We moeten het onderscheid leren kennen tussen het vergankelijke en het onvergankelijke. In de Griekse beeldhouwkunst bijvoorbeeld zijn grootse, wonderbaarlijke werken gemaakt, die toch alle na een bepaalde tijd ten ondergegaan zullen zijn. Zouden die werken alles zijn, dan zou men moeten zeggen dat ze vergankelijk zijn; alles in de fysiek-zintuiglijke wereld is op deze wijze voorbijgaand.
Maar dat de kunstenaar op het fysieke vlak werkt, brengt iets wat blijvend is voor de geest van de kunstenaar, dat er niet zou zijn als hij niet op het fysieke gebied gewerkt had. Het opnemen van een bezigheid op een lager gebied is het vermogen (Duits: Fähigkeit) van een wezen op een hoger gebied; dat is evolutie. Alleen door de incarnatie wint de mens een verrijking van de geest, die hij anders niet zou verkrijgen. Dat is de betekenis van het vergankelijke voor het onvergankelijke.
Bron: Rudolf Steiner – GA 89 – Bewußtsein/Leben/Form – Berlijn, 19 oktober 1904 (bladzijde 129)

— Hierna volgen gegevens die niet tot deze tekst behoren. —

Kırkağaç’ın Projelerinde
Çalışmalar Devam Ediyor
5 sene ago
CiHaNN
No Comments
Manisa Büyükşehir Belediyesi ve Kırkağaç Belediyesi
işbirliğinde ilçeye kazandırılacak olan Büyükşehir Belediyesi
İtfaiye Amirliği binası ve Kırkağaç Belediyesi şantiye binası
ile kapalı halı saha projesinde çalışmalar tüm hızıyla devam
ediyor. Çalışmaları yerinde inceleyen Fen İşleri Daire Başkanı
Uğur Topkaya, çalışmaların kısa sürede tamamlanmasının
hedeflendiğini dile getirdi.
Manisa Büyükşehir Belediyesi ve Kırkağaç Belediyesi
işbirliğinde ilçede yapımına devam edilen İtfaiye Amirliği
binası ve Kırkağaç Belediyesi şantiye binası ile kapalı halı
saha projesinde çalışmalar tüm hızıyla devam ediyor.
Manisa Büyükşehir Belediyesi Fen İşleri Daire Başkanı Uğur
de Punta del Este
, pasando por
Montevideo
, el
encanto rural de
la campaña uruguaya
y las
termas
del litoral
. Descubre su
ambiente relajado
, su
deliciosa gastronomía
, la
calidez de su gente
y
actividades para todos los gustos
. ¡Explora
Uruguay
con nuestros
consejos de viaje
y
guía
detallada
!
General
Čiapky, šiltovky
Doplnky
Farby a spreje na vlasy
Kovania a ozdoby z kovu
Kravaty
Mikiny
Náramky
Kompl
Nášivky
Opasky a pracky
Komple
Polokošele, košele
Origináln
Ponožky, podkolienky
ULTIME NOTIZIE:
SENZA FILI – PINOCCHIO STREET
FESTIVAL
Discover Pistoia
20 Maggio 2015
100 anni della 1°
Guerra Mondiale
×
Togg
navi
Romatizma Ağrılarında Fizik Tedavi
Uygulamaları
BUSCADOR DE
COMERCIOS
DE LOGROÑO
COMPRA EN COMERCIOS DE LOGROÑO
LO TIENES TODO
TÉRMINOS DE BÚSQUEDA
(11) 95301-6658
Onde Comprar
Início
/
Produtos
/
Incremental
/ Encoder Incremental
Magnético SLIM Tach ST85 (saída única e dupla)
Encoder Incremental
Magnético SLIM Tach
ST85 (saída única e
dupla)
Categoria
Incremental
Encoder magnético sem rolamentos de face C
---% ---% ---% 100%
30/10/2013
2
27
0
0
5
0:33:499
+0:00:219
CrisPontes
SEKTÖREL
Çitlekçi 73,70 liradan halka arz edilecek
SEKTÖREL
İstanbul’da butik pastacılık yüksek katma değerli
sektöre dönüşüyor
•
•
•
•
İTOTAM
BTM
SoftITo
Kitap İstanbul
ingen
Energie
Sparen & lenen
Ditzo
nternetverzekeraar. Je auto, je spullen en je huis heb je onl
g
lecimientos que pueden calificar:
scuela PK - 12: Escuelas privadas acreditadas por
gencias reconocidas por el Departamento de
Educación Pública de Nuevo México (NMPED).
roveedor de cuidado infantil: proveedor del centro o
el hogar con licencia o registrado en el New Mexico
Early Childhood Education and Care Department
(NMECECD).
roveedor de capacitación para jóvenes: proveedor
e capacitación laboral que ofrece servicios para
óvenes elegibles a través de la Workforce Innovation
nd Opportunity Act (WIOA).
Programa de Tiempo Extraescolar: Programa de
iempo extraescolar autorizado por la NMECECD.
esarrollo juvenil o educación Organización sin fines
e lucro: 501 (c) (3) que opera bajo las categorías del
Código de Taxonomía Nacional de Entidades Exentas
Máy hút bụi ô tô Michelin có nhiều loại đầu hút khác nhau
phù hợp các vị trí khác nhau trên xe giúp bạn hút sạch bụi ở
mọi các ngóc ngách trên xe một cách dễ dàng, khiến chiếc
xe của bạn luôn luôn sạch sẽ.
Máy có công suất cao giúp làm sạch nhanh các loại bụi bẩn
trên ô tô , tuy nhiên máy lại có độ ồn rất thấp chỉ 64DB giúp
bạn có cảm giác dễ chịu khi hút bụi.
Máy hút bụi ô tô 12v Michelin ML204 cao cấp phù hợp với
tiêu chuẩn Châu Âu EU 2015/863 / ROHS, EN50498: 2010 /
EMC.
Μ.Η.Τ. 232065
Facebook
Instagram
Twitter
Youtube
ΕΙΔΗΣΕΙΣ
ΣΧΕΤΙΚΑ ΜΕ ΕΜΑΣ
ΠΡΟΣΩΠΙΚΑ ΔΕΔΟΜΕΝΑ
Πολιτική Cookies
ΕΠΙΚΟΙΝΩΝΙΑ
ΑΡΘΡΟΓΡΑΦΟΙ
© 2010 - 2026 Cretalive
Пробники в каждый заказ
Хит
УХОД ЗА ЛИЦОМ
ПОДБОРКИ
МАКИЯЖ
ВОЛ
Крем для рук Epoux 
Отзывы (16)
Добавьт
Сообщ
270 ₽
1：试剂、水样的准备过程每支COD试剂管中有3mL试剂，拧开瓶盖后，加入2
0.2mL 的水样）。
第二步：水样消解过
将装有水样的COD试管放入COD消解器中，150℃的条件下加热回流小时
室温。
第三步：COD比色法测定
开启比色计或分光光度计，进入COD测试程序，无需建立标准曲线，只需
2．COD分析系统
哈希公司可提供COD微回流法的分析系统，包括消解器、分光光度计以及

P.S. Als voorbeeld noemt Steiner hier een kunstenaar. Waarom noemt hij niet bijvoorbeeld een bouwvakker of een boekhouder? Zijn dat soms geen bezigheden op een lager gebied die vermogens geven op een hoger gebied? Het lijkt vaak in de antroposofie wel alsof alleen kunst betekenis heeft voor de geest en al het andere als bijv. techniek of economie eigenlijk maar wat minderwaardig is. Wel legt hij vaak genoeg de nadruk op het grote belang van praktisch denken en werken, maar het lijkt vaak wel dat dit iets is dat nu eenmaal op aarde noodzakelijk is, maar eigenlijk niet van betekenis is voor de geest. Maar misschien heb ik het wel verkeerd begrepen.